From the graceful shutdown specification, copy out the part that opens with the words "Notify causes package" and closes with "to that channel.", replacing "Notify" with "Register" everywhere it appears.

━━ Source excerpt ━━

Skip to content

Graceful Shutdown — Specification

Table of Contents

  1. Introduction
  2. Go Language Spec References
  3. os/signal Package Contract
  4. context Package Contract
  5. net/http.Server.Shutdown Contract
  6. Kubernetes Pod Lifecycle Specification
  7. UNIX Signal Specification
  8. Version Compatibility
  9. Undefined or Implementation-Specific Behaviour
  10. References

Introduction

This file collects the normative contracts for graceful shutdown in Go. The contracts come from three sources:

  • The Go standard library documentation (pkg.go.dev).
  • The Kubernetes documentation (kubernetes.io/docs).
  • The POSIX/Linux specification for signals.

Where the documentation is ambiguous, this file notes the de facto behaviour observed in the Go source (1.21+). The aim is precision; user-facing patterns are in the level files.


Go Language Spec References

The Go language specification (go.dev/ref/spec) does not directly mention graceful shutdown. Relevant indirect concepts:

  • Goroutines. "When the function terminates, its goroutine also terminates."
  • Channels. "Closing a channel after the last send completes, that lets receivers detect closure."
  • defer statement. "A deferred function's invocation is executed immediately before the surrounding function returns."

None of these are shutdown-specific; they are foundational mechanisms used by shutdown patterns.

The spec also defines select semantics (random selection among ready cases) which is critical for shutdown-aware code.


os/signal Package Contract

From pkg.go.dev/os/signal:

func Notify(c chan<- os.Signal, sig ...os.Signal)

Notify causes package signal to relay incoming signals to c. If no signals are provided, all incoming signals will be relayed to c. Otherwise, just the provided signals will.

Package signal will not block sending to c: the caller must ensure that c has sufficient buffer space to keep up with the expected signal rate.

It is allowed to call Notify multiple times with the same channel: each call expands the set of signals sent to that channel.

Key normative points:

  • Signal delivery is non-blocking. A full channel silently drops the signal.
  • The caller is responsible for buffer sizing.
  • Multiple calls accumulate signals.

func Stop(c chan<- os.Signal)

Stop causes package signal to stop relaying incoming signals to c. It undoes the effect of all prior calls to Notify using c.

After Stop, the channel no longer receives signals. The runtime's reference count for the registered signals is decremented; if it drops to zero, the signal's handling reverts to default.

━━━
━━ Listing ━━

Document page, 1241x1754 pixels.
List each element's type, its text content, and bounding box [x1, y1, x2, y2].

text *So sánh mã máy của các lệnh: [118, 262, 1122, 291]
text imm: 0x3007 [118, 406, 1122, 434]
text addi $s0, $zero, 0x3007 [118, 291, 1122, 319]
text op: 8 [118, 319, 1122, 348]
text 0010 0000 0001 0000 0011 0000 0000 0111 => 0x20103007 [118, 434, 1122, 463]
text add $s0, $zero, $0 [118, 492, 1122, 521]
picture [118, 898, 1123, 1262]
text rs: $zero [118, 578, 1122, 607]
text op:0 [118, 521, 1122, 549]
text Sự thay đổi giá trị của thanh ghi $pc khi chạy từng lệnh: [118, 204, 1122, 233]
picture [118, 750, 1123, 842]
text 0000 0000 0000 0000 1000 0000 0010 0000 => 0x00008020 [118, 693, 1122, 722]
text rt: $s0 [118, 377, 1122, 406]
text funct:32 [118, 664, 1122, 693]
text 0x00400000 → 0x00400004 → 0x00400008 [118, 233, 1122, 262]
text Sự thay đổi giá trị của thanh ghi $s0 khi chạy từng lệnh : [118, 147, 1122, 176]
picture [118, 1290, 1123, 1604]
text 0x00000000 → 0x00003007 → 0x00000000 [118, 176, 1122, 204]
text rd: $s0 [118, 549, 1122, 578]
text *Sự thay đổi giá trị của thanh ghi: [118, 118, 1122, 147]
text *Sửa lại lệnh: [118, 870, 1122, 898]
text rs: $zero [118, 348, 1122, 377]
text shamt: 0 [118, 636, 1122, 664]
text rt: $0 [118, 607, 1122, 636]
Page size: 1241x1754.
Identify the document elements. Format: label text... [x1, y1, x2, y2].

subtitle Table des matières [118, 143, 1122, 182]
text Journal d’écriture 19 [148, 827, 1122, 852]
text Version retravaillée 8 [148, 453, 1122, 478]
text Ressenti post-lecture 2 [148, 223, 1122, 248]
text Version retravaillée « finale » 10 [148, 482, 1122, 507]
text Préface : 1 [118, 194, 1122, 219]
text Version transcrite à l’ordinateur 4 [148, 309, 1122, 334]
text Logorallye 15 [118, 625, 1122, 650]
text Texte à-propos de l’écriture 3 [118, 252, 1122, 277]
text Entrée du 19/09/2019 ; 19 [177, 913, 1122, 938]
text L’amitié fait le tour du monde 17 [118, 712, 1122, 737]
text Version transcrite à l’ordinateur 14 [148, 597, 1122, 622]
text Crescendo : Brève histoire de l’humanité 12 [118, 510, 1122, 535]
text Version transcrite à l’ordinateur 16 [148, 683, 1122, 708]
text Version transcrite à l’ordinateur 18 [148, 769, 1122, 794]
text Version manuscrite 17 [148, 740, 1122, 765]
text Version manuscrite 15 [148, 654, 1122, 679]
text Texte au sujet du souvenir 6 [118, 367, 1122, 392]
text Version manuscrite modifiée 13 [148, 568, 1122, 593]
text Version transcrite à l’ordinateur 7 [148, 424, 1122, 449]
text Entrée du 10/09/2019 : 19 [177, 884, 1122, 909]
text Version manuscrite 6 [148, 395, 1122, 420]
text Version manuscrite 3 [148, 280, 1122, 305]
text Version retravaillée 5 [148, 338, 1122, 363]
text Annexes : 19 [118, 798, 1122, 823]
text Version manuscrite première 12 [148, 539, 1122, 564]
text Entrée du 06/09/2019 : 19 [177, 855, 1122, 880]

━━━

The output:
Register causes package signal to relay incoming signals to c. If no signals are provided, all incoming signals will be relayed to c. Otherwise, just the provided signals will.

Package signal will not block sending to c: the caller must ensure that c has sufficient buffer space to keep up with the expected signal rate.

It is allowed to call Register multiple times with the same channel: each call expands the set of signals sent to that channel.